The study participants were pregnant women susceptible to hypertensive disorders of pregnancy. Therefore, they repeatedly and unpredictably referred to comprehensive health centers for measuring and recording blood pressure. For this reason, measuring and recording the blood pressure of these women were given to the mother-care providers in these centers that were the limit of research.
Conclusion
Considering the fact that gestational hypertension is one of the health problems in Iran and is one of the main causes of morbidity and mortality of pregnant women, it is recommended to perform moderate walking, which is an easy and accessible physical activity and effective to reduce the incidence of these disorders and consequently the complications of pregnancy and delivery in these pregnant women. Lack of the preeclampsia superimposed on chronic hypertension in this study can also indicate a positive effect of walking on chronic hypertension management in the affected mothers. Presenting the finding of this study to deputies of health and treatment in medical sciences universities of the country, in order to inform the gynecologists and midwives about the effect of this type of physical activity on hypertensive disorders during pregnancy, can improve pregnant women's health, especially those who are susceptible to this disorder.

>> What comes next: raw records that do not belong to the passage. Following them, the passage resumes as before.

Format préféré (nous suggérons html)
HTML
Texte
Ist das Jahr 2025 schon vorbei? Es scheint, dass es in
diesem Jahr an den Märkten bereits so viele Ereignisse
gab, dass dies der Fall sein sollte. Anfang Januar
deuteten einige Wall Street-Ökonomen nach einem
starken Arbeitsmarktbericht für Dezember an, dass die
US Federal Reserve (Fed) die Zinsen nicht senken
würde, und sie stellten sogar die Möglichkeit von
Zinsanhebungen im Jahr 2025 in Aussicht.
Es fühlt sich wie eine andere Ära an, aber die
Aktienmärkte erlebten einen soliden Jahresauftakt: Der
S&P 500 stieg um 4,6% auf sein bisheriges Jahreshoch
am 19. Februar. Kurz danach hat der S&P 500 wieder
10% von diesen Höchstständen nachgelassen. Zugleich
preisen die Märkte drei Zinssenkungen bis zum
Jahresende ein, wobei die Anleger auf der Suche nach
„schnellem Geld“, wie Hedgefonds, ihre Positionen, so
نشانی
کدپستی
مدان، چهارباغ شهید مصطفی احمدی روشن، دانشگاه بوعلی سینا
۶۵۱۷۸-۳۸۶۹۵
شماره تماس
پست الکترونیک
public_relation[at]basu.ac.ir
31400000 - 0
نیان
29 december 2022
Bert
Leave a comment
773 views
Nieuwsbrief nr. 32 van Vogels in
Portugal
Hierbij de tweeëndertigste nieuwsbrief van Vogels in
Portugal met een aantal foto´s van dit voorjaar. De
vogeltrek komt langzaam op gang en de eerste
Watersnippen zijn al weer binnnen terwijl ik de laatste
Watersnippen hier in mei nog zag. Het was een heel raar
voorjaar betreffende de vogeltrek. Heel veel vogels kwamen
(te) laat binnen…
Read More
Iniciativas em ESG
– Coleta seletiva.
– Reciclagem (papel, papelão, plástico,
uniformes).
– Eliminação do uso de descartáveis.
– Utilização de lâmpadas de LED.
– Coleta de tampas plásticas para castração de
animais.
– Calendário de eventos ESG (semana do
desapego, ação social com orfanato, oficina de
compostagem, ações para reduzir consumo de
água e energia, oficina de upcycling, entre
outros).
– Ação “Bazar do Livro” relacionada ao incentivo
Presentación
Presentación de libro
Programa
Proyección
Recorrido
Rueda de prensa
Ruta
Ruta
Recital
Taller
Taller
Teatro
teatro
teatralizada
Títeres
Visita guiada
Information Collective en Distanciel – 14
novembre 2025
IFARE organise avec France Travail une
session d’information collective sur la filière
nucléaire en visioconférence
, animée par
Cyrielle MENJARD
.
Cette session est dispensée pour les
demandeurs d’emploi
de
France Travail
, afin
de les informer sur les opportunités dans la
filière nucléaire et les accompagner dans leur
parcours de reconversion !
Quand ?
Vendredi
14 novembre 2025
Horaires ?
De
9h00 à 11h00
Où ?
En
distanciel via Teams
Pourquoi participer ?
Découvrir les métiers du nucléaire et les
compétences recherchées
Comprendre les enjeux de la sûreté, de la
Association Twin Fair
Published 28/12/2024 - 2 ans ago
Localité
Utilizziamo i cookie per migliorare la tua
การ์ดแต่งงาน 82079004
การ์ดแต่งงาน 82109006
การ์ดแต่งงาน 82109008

Financial support and sponsorship
This article was financially supported by Isfahan and Rafsanjan University of Medical Sciences.
Conflicts of interest
There are no conflicts of interest.
Acknowledgments
The present research is based on the results of the research project with the code IR. MUI. RES. 396533 approved by Isfahan University of Medical Sciences. For this purpose, we thank all from Rafsanjan Comprehensive Health Centers and the research deputy of Isfahan and Rafsanjan University of Medical Sciences.